[[ PROVIDED TEXT open ]]

This chapter describes the m4 macro preprocessor, a front-end filter that lets you define macros by placing m4 macro definitions at the beginning of your source files. You can use the m4 preprocessor with either program source files or document source files.
Macros ease your programming or writing tasks by allowing you to substitute a simple word or two for a great amount of material. Macro calls in a source file have the following form:
name [ ( arg1 [ ,arg2... ] ) ]
For example, suppose you have a C program in which you want to print
the same message at several points. You could code a series of
printf
statements like the following:
printf("\nThese %d files are in %s:\n\n",cnt,dir);
As your program evolves, you decide to change the wording; but you have
to edit each instance of the message. Defining a macro like the
following will save you a great deal of work:
define(filmsg,`printf("\nThese%d files are in %s:\n\n",$1,$2)')
Then, everywhere you want to output this message, you use the macro
this way:
filmsg(cnt,dir);
With this implementation, you need only edit the message in one place.
A
macro definition
consists of a symbolic name (called a
token)
and the character string
that is to replace it. A
token is any string of alphanumeric characters (letters, numbers, and
underscores) beginning with a letter or an underscore and delimited by
nonalphanumeric characters (punctuation or white space). For example,
N12
and
N
are both tokens but
A+B
is not a token. When you process your file through
m4,
each occurrence of a recognized macro is replaced by its definition.

[[ PROVIDED TEXT closed ]]

--- DIRECTIONS ---
Decide whether each statement agrees with the m4 chapter, answering yes or no and quoting the deciding words of the chapter: (a) A token may begin with a digit. (b) The m4 preprocessor can be used with document source files. (c) With the filmsg macro, the message has to be edited in only one place. The lines after this point are separate material, unrelated to the m4 chapter.

[[ SUPPLIED DATA open ]]

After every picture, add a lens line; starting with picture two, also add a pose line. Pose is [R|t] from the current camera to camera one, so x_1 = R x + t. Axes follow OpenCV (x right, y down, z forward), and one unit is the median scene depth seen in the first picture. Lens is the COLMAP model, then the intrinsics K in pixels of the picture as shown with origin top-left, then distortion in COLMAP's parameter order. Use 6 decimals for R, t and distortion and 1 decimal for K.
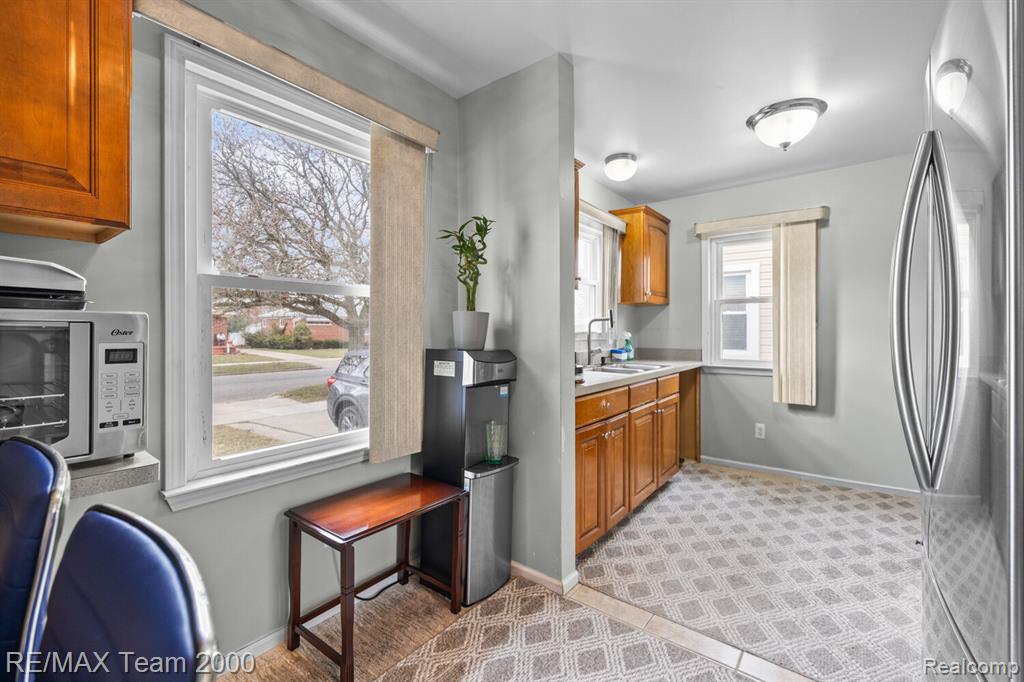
lens RADIAL K [[441.5, 0, 515.3], [0, 441.5, 335.2], [0, 0, 1]] dist [0.000174, 0.000079]
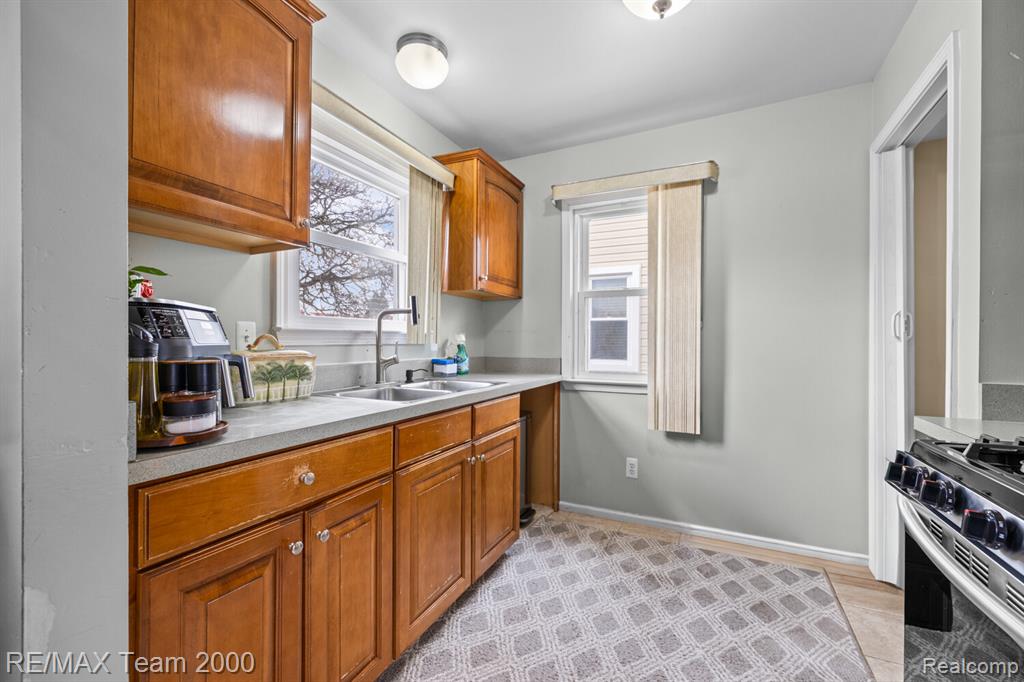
lens RADIAL K [[438.4, 0, 511.0], [0, 438.4, 350.4], [0, 0, 1]] dist [0.002769, 0.000385]
pose [[0.978654, 0.000663, 0.205514, 0.213057], [-0.002682, 0.999951, 0.009544, 0.013280], [-0.205498, -0.009891, 0.978608, 0.336459]]
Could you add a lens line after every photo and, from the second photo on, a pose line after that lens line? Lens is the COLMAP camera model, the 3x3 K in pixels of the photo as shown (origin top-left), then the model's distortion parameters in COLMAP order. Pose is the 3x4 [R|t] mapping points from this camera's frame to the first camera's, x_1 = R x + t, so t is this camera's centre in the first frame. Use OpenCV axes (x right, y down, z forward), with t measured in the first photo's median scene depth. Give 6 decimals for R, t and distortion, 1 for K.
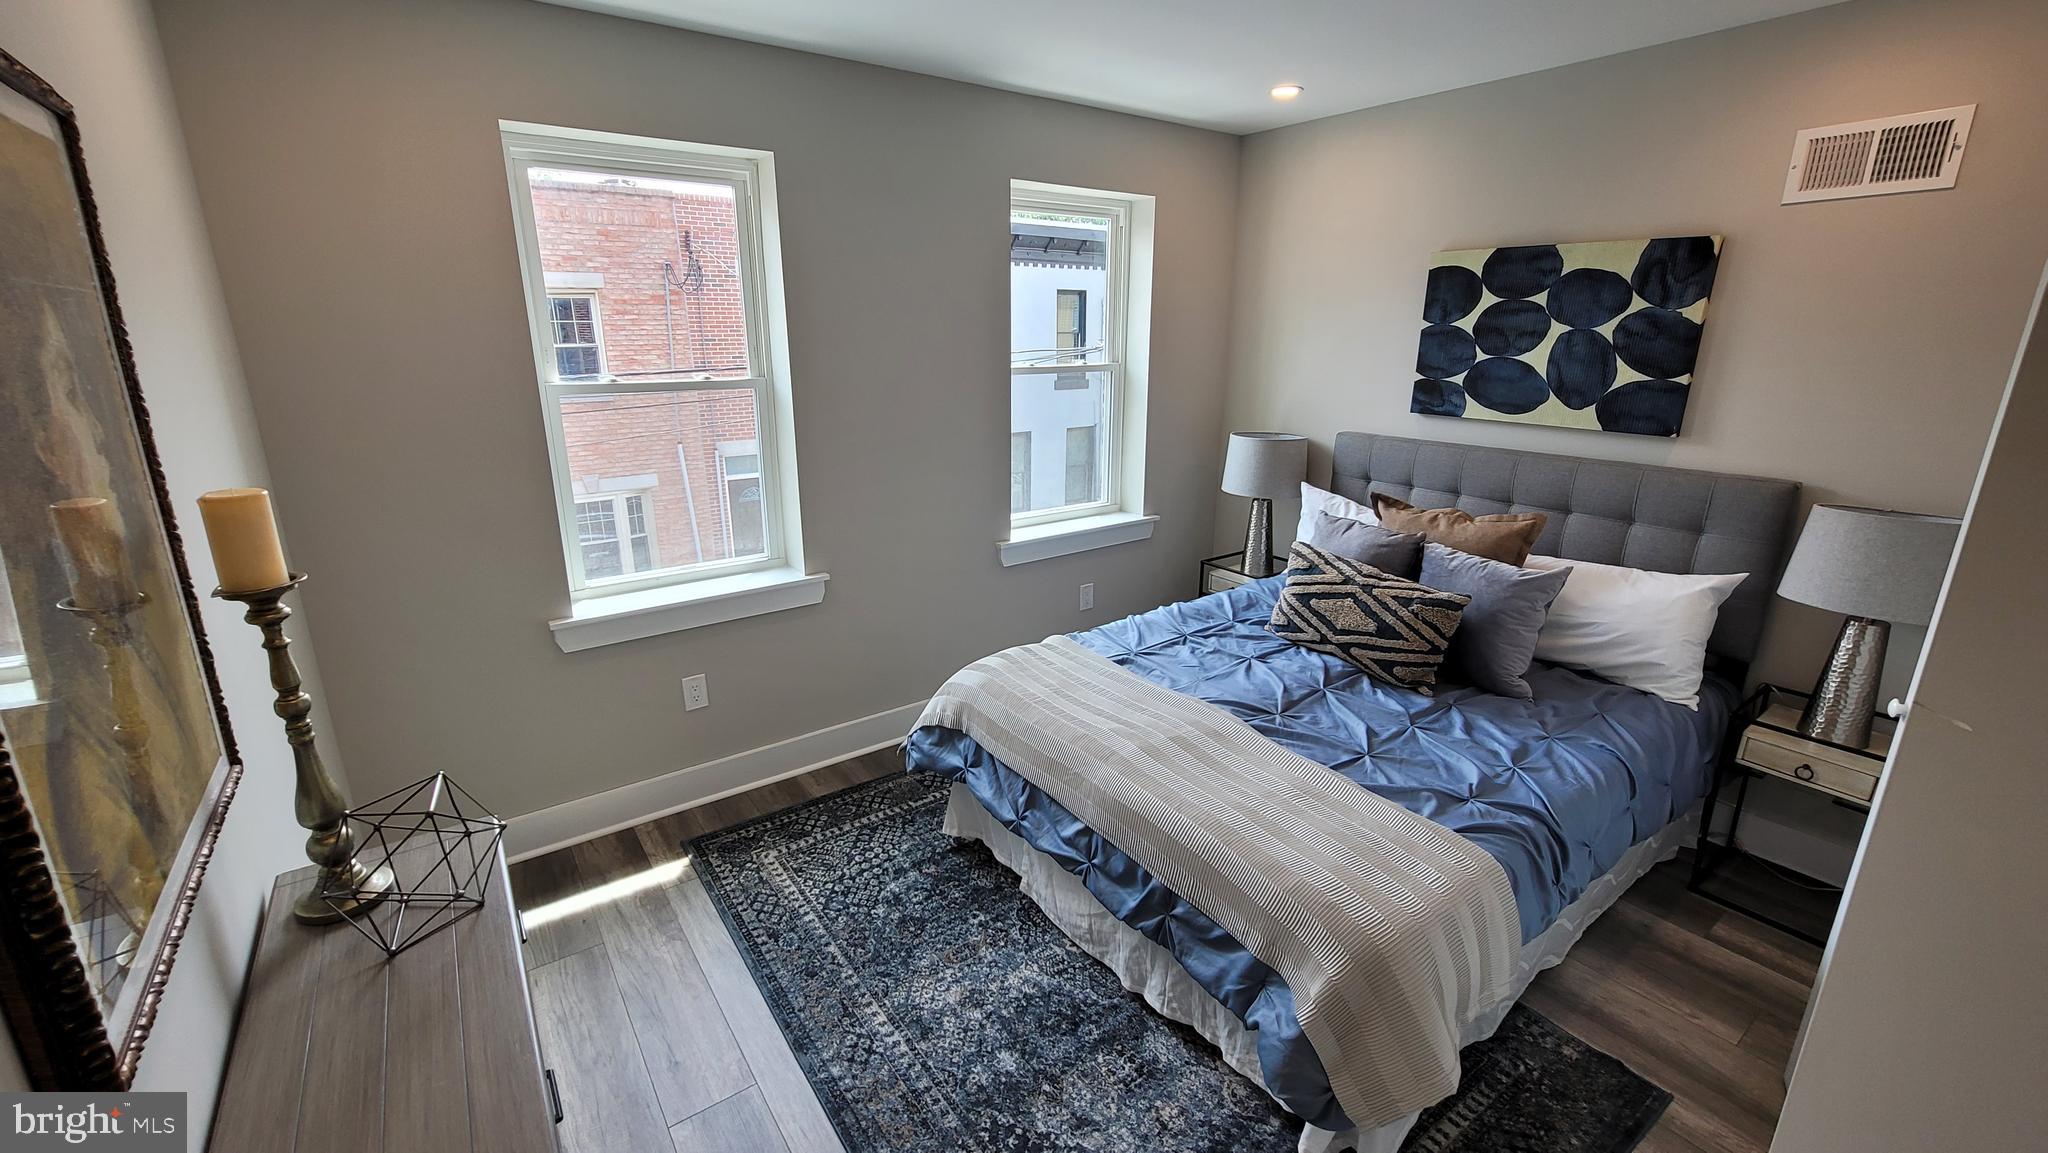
lens RADIAL K [[838.3, 0, 1026.8], [0, 838.3, 574.5], [0, 0, 1]] dist [-0.009501, 0.003216]
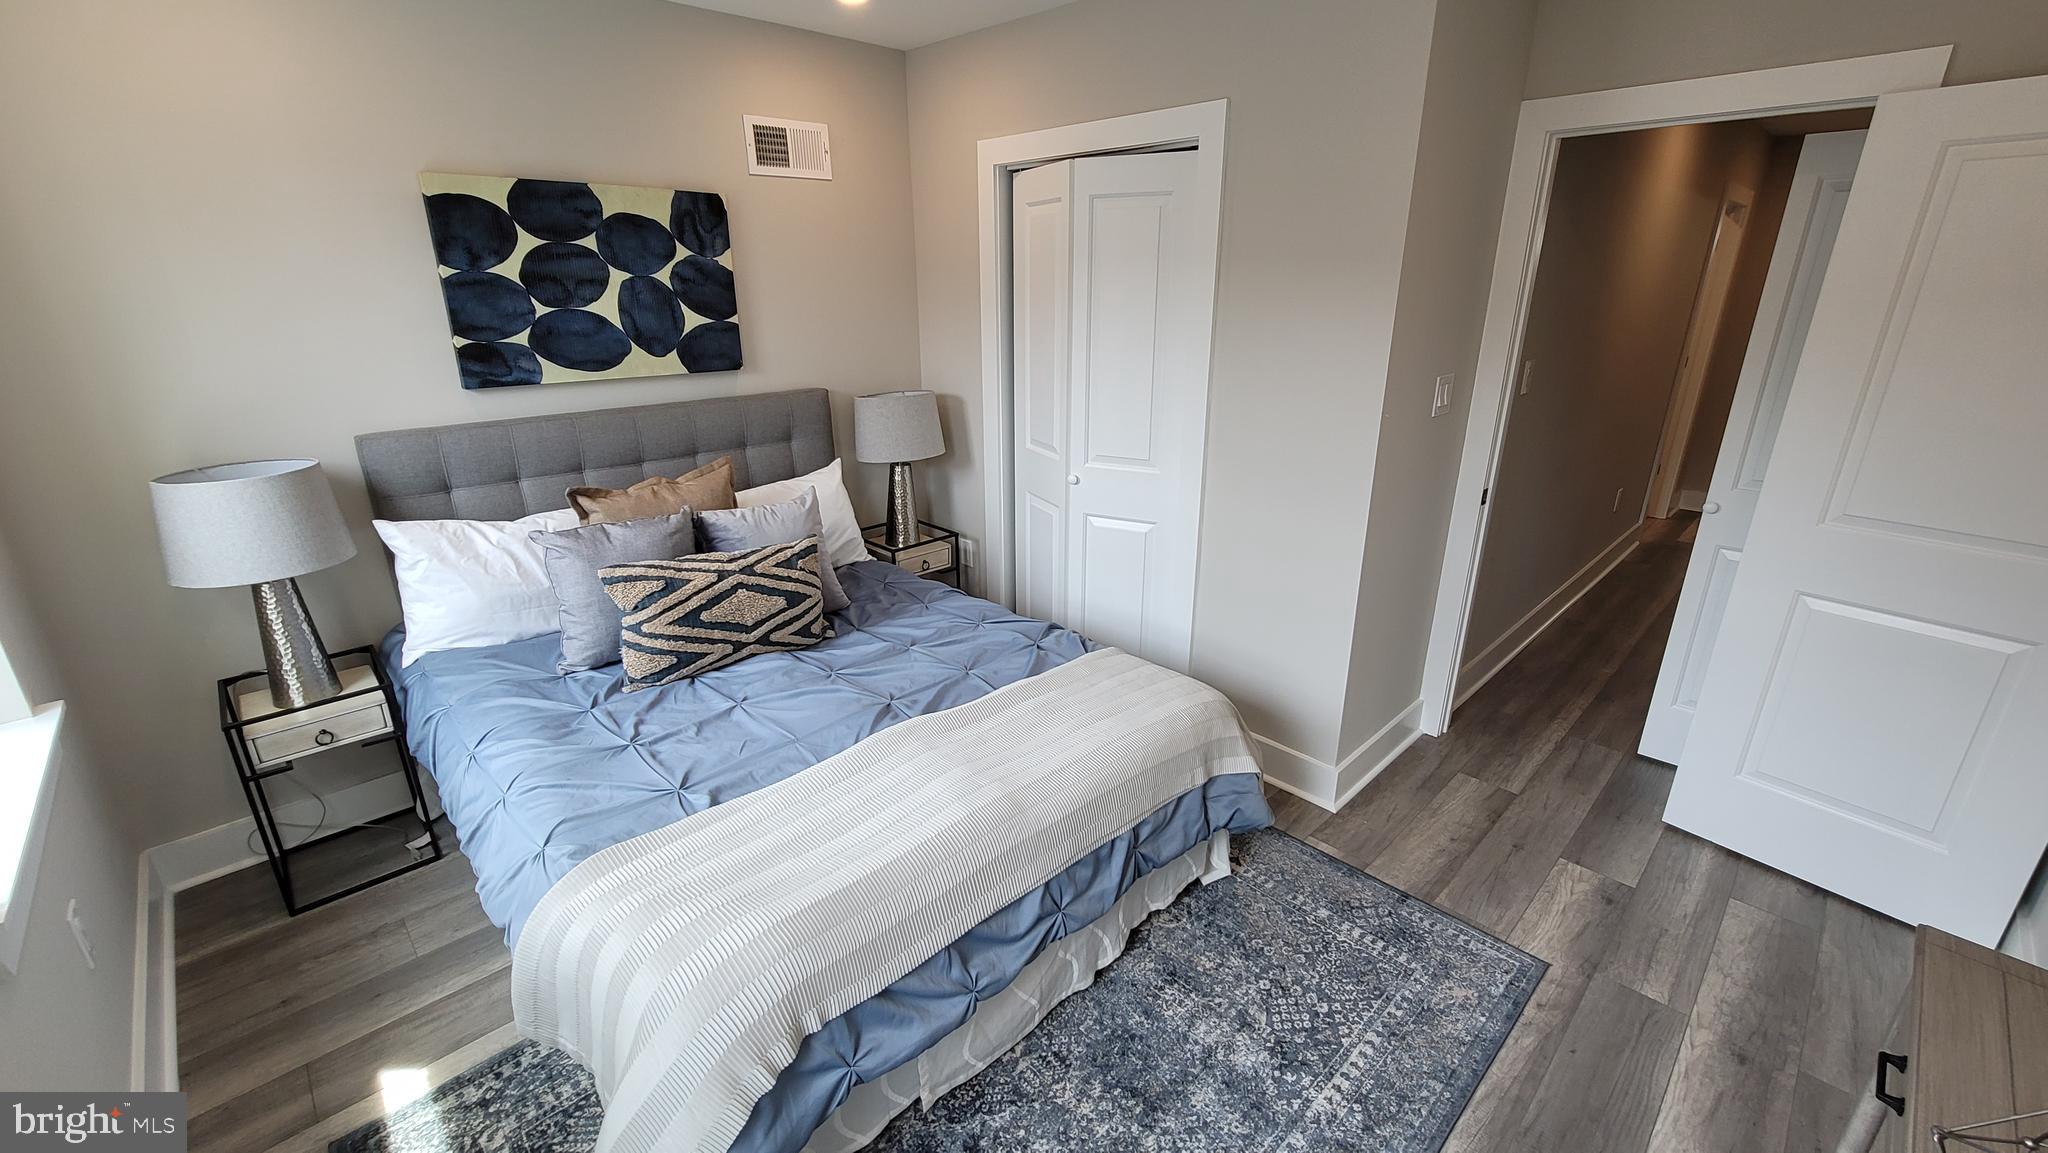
lens RADIAL K [[838.3, 0, 1026.8], [0, 838.3, 574.5], [0, 0, 1]] dist [-0.009501, 0.003216]
pose [[-0.143742, -0.333101, 0.931870, -0.453801], [0.282020, 0.888814, 0.361212, -0.210758], [-0.948580, 0.314727, -0.033819, 0.719393]]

[[ SUPPLIED DATA closed ]]

--- THE ANSWER ---
(a) No: "beginning with a letter or an underscore"
(b) Yes: "You can use the m4 preprocessor with either program source files or document source files."
(c) Yes: "you need only edit the message in one place."